Has anyone got any words of wisdom for me? They can be kick up the arse words. That may be what i need.

Thank you.

MinnieMinchkin · 05/03/2018 17:08

Hi all. Thank you for the welcomes and sorry for not getting back sooner. I did get a little more sleep yesterday morning and felt tired and less crap than I deserved to feel for the rest of the day while DH did all the thinking and doing required for entertaining DD, feeding us all and clearing up.

I slept like a log last night and woke up with just the usual pang of guilt for being a rubbish wife and mother. Today I've pootled around with housework while putting off doing anything I need to do in relation to getting my business off the ground.

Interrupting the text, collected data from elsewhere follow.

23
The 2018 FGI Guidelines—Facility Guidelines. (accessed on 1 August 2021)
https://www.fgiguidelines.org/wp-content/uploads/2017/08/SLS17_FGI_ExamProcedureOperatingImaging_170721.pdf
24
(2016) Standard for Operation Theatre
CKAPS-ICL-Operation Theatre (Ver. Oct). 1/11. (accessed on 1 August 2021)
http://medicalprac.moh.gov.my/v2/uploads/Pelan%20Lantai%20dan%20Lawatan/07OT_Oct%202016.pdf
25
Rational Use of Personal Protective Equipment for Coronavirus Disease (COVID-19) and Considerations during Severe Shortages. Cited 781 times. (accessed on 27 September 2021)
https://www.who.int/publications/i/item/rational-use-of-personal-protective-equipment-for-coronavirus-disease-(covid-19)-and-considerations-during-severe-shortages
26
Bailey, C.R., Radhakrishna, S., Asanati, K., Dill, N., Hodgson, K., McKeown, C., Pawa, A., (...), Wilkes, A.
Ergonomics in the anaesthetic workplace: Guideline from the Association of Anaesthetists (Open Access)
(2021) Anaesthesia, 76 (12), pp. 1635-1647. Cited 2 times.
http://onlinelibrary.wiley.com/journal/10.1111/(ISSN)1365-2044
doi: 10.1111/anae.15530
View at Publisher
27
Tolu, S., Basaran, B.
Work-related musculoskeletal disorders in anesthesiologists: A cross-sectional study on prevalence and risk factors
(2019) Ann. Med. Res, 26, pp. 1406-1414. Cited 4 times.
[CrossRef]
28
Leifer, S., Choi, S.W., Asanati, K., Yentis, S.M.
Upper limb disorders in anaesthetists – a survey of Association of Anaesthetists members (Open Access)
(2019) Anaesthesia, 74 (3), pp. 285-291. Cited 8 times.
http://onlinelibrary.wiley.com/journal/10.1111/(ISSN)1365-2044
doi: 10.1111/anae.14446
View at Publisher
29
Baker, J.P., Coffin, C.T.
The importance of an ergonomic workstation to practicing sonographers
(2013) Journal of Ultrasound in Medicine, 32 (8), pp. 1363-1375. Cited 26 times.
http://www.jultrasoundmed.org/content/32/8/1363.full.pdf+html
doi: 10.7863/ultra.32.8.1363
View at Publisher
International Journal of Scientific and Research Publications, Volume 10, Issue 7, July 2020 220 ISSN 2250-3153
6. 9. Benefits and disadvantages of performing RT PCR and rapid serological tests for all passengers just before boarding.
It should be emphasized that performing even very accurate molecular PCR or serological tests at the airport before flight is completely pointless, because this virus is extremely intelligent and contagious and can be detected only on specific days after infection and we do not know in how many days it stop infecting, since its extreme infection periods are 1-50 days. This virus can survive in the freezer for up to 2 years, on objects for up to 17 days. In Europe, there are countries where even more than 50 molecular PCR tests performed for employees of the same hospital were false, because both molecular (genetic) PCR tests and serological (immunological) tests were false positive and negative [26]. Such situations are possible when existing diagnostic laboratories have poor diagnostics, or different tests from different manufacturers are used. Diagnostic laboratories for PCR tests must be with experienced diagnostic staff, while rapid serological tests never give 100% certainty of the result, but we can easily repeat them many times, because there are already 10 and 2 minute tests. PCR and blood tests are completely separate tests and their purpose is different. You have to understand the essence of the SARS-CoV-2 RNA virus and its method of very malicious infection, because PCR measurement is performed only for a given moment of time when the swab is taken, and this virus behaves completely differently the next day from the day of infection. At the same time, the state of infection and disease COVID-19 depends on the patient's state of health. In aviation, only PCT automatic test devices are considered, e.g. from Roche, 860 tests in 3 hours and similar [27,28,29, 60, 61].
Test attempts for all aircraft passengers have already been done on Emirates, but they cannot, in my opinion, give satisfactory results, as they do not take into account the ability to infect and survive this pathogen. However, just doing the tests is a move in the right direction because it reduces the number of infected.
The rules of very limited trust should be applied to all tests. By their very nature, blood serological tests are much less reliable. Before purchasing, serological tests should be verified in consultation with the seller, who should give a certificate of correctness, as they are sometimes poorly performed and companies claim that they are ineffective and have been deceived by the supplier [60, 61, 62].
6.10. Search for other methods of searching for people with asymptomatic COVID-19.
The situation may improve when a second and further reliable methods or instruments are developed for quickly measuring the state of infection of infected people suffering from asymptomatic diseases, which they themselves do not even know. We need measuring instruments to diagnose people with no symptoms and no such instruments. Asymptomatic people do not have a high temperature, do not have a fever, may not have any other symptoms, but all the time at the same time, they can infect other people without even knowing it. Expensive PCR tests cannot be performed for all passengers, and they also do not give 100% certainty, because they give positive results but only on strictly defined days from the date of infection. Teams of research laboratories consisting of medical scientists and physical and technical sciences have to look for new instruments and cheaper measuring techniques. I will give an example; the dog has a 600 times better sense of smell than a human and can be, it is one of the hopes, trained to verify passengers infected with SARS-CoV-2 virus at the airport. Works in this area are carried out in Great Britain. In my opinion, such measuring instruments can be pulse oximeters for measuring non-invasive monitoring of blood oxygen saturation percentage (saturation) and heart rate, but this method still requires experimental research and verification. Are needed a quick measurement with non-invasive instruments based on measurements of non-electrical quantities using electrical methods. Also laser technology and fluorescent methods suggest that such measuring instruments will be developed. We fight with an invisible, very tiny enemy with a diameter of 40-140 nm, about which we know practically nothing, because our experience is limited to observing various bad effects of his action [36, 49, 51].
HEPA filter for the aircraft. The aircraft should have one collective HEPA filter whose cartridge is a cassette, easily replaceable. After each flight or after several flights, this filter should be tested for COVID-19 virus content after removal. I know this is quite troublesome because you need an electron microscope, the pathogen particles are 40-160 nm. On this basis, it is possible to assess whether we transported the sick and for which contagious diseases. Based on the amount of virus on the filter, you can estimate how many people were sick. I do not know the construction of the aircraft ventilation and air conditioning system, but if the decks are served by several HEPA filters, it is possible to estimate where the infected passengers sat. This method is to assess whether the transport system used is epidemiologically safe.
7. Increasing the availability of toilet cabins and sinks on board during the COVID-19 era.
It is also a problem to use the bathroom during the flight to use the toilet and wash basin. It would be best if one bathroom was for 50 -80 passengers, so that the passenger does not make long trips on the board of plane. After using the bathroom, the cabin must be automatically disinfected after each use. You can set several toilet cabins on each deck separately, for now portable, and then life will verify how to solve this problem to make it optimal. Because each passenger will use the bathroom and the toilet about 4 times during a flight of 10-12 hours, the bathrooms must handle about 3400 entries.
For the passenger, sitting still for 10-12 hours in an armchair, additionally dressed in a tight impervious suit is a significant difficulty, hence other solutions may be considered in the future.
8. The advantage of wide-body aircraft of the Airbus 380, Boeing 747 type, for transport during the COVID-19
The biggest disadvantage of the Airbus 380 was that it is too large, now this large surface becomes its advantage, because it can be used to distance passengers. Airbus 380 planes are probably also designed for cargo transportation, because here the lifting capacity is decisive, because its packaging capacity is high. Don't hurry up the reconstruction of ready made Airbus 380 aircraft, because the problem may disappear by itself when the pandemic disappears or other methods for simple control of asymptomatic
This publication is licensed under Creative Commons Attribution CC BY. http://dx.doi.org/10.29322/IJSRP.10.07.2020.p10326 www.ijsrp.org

Bluesky your post sounds very similar to the way things are for me. No real words of wisdom, but we can get through this. I know that the background feeling of illness subsides when I've had a few consecutive AF days and an improvement in the weather will also give us all a boost. The sun nearly came out where I am today!

SweetLathyrus · 05/03/2018 17:40

Evening All,

I'm sorry, I don't really know what happened. I've been feeling rough - pre-menstrual, migraine on and off for days, and struggling to catch up at work and anxiety through the roof. I pushed the fuck it button. It didn't even feel nice when I did it, a bottle Saturday and Sunday. I just wanted the world to shut up, but of course, it didn't. I've fucked up my 61 day sober run for nothing but a shed load of self-loathing and a lost weekend. Sad

I'm AF today, I've applied for some on-line counselling, went to a meditation session at lunch time, and did an e-consult with the GP; but now the anxiety is so bad I've turned my phone off and I'm scared to look at my email. I'm a mess.